### SUPPLIED TEXT
- Opening Delimiter -
Is Mrs Doyle a covert feminist? Is she asserting rather than denying the potential of the domestic space and its activities (tea making and drinking) as the place of communication and discussion, namely knowledge production?

Eileen Gray notoriously ‘humanised’ the austere forms of modernist architecture, making the spaces and the objects in them not only aesthetically pleasing but useful and practical and flexible – a celebration rather than a denial of domestic space.

Eileen Gray, Dressing Screen, 1926 - 1929
Eileen Gray, Dressing Screen, 1926 – 1929

The relationship of women to domestic space is something Dr. Jane Humphries will be discussing in her forthcoming lecture ‘Cultures of Domesticity in Contemporary Art’ on 23 January 2014. Similarly, drawing on psychoanalytic theory, Dr. Tina Kinsella will expand the notion of women and space into a consideration of associations of the feminine with interior and psychological space in her gallery talk on Leonora Carrington on Wednesday 13 November 2013. Dr Sabine Kriebel will consider the contribution of portrait photography to the feminist debate in her lunchtime talk on 22 November looking at the work of Eileen Gray.

Eileen Gray
Eileen Gray
Leonora Carrington
Leonora Carrington

These and other events are part of our programme in 2013 and 2014 focusing on the theme of women and art, which presents an opportunity not only to showcase the work of radical, innovative female artists such as Eileen Gray and Leonora Carrington, but also provides a broader context in which to consider some of the key issues, in particular the relevance of feminism in the twenty-first century. The cause of feminism seemed clear cut in the 1960s and ’70s within a broader context of civil rights and equal opportunities. This seems less clear now in an era referred to as post-feminist, where pragmatism has prevailed over ideology.
- Closing Delimiter -
### INFORMATION SUPPLIED
- Opening Delimiter -
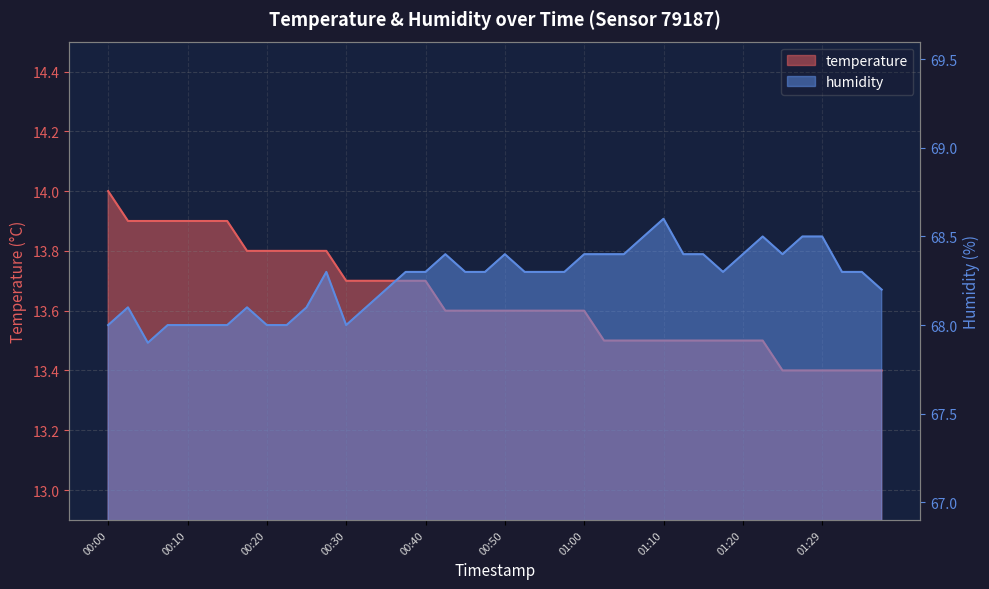

Which has a higher value, 00:00 or 01:32?

00:00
- Closing Delimiter -
### QUESTIONS TO ANSWER
**A)** In the passage on women and domestic space, replace "gallery talk" with "evening talk" and write out everything from "The relationship of" down to "of Eileen Gray.".
**B)** Answer these questions on the passage on women and domestic space:
(i) What did Eileen Gray notoriously "humanise"?
(ii) On what date is Dr. Jane Humphries giving her lecture?
(iii) In which decades did the cause of feminism seem clear cut?
The data play no part in this exercise.

### SOLUTION SET
**A)**
The relationship of women to domestic space is something Dr. Jane Humphries will be discussing in her forthcoming lecture ‘Cultures of Domesticity in Contemporary Art’ on 23 January 2014. Similarly, drawing on psychoanalytic theory, Dr. Tina Kinsella will expand the notion of women and space into a consideration of associations of the feminine with interior and psychological space in her evening talk on Leonora Carrington on Wednesday 13 November 2013. Dr Sabine Kriebel will consider the contribution of portrait photography to the feminist debate in her lunchtime talk on 22 November looking at the work of Eileen Gray.

**B)**
(i) The austere forms of modernist architecture.
(ii) 23 January 2014.
(iii) The 1960s and '70s.